1. In the area of entertainment choices and parenting styles.

Every family has their own set of entertainment guidelines. It could be as loose as “whatever you want to watch/download/listen to” (I hope not!) to as strict as total separation from anything cultural (I also hope not!). Most families fall somewhere in the vast gray in between.

This can be a challenge for us. There are certain television shows we don’t allow our kids to watch for a variety of reasons. It could be sexual content, it could be language, it could be the level of violence (meaning we don’t want to deal with 3 a.m. nightmares), it could be disrespect, etc.

But what happens when the family down the street allows their children to watch this? And what happens if that family is Christian too? Or vice versa. Maybe we’re the more permissive family.

Growing up in church, I know this can be a cause of contention between families.
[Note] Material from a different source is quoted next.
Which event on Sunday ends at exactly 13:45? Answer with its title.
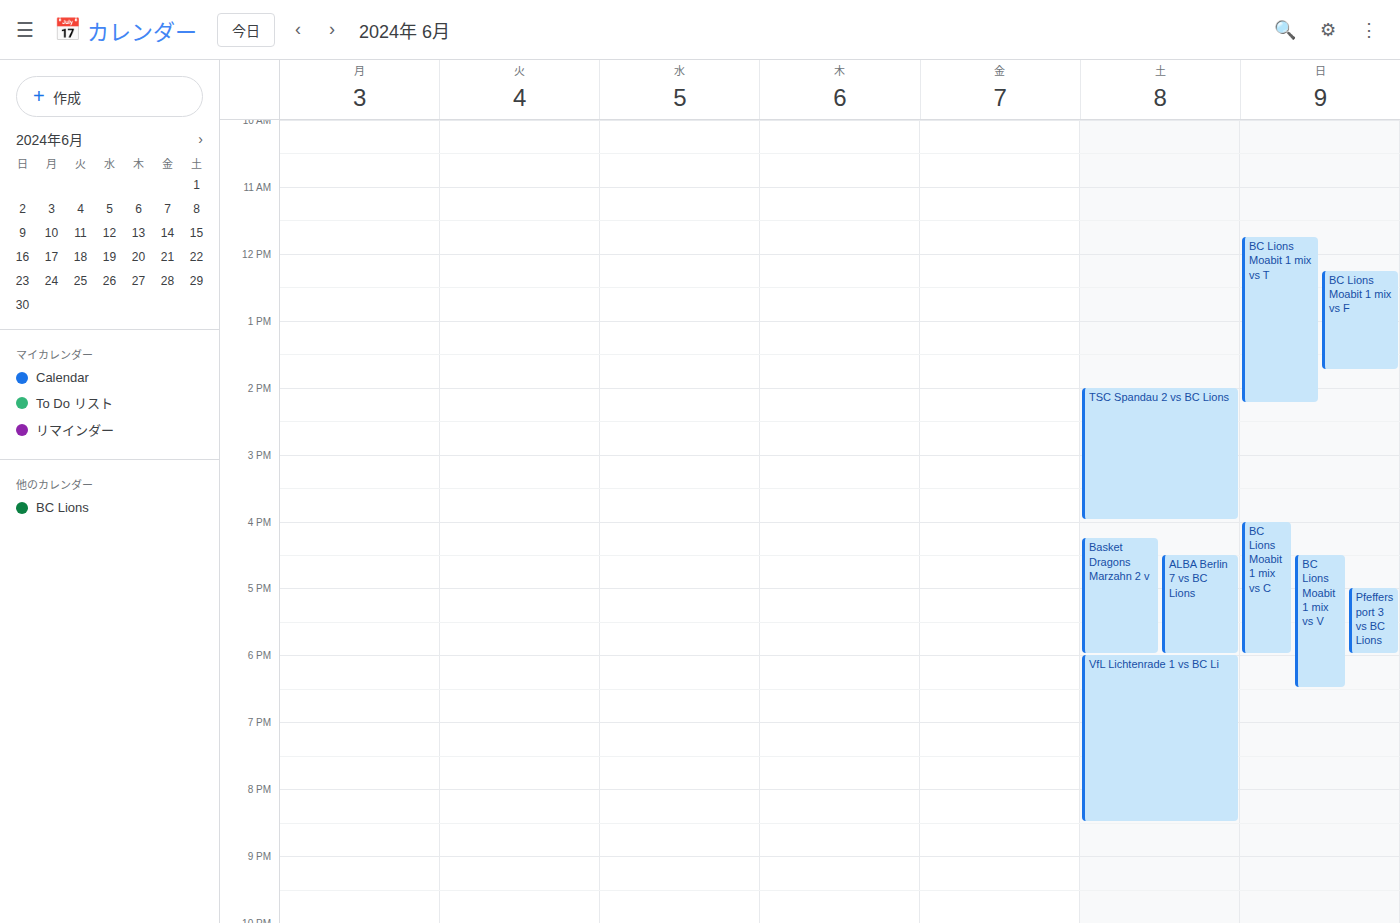
"BC Lions Moabit 1 mix vs F"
Kids don’t always understand nuance and shades of gray.

So, for instance, if we’ve told my daughter Grace that a certain show is not good and then she finds out her friends watch it, she’s liable to look at them differently and even point out their “sin.” If we’re not careful, we’ll raise her to be a little Pharisee and the self-appointed guardian of other families’ choices.
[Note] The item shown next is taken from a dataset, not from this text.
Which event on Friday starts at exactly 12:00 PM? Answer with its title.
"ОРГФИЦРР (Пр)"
So here is what we have done in our family. We not only enforce our values, but we also make sure we teach our kids the importance of demonstrating forbearance and mercy. So, for instance, when Grace comes home with an attitude of, “So and so watches that show. They are bad. Are they even Christians?” (this conversation has really happened quite a few times), we jump in and say, “No, Grace, this family feels it’s OK to watch it. We respect their choices. They are good people, etc. It’s sinful to judge people this way.”

We also try to have conversations about first being concerned about sin in our own hearts before we look for it in others. We also talk about certain choices that are not as clear in Scripture about which every family has to make choices.

It’s a difficult tension, because we want her to have the courage to resist peer pressure and make wise choices and yet we don’t want to raise her as a do-gooder Pharisee willing to rat out those who don’t follow her legalistic list. We also have to be careful to distinguish between the gospel that saves and the wisdom of wise choices. We never want our kids to think that not watching Spongebob, for instance, equals the gospel. (If you think Spongebob is wholesome, I won’t judge you, I promise!)